The prayer concludes with the wish that we should all – each one of us – “Fall in love, [and] stay in love.”
Unstated in the prayer, but crucially important, is the hope that we will fall in love with the right kinds of things – things that uplift us and those around us, things that make the world more just and more humane; things that fill the world with kindness and reconciliation; NOT things that separate us from our fellow human beings, that alienate us from ourselves or from them.
Discerning what is worthy of our love is a great challenge – perhaps life’s greatest challenge.

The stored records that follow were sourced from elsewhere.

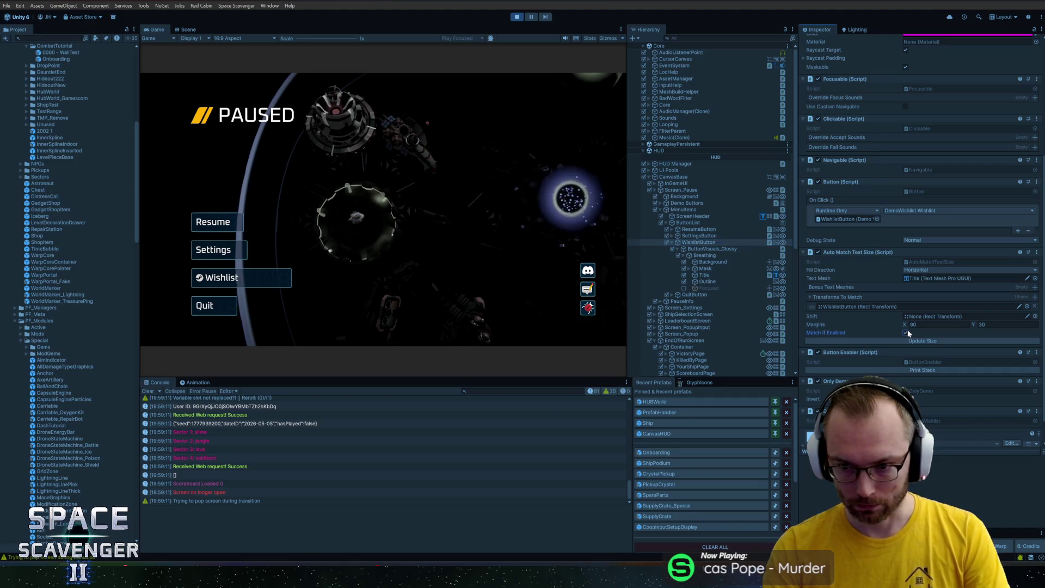
click(907, 341)
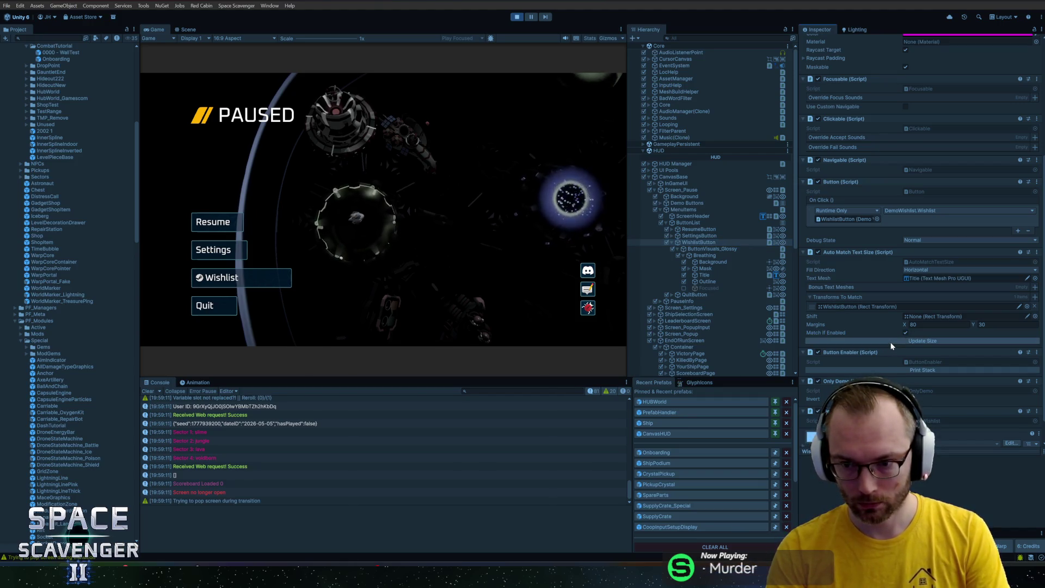
scroll(892, 345, down, 2)
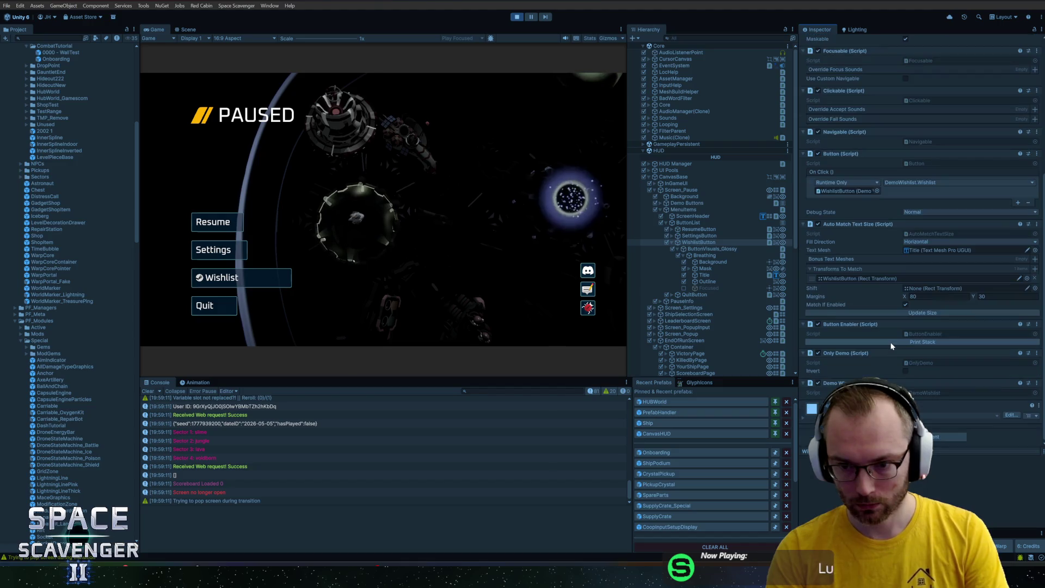
click(705, 275)
click(915, 224)
click(975, 214)
text(ttttttttttttttt)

Rather than a singular event, a bolt from the blue, it may be more accurate to think of falling in love as the project of a lifetime, involving constant reflection and course-correction as we deepen our understanding of ourselves and the world and people around us.
And so I’d like to conclude with a friendly amendment to Pedro Arrupe’s hopeful prayer.
This morning, as we celebrate the successful completion of your college education, my hope is that Seattle University has helped you to begin the lifelong project of falling in love with something worthy of your love, and that you will remain committed to that effort.
And I hope that love will bring you, time and again, back home to Seattle University. Class of 2024, once again, congratulations!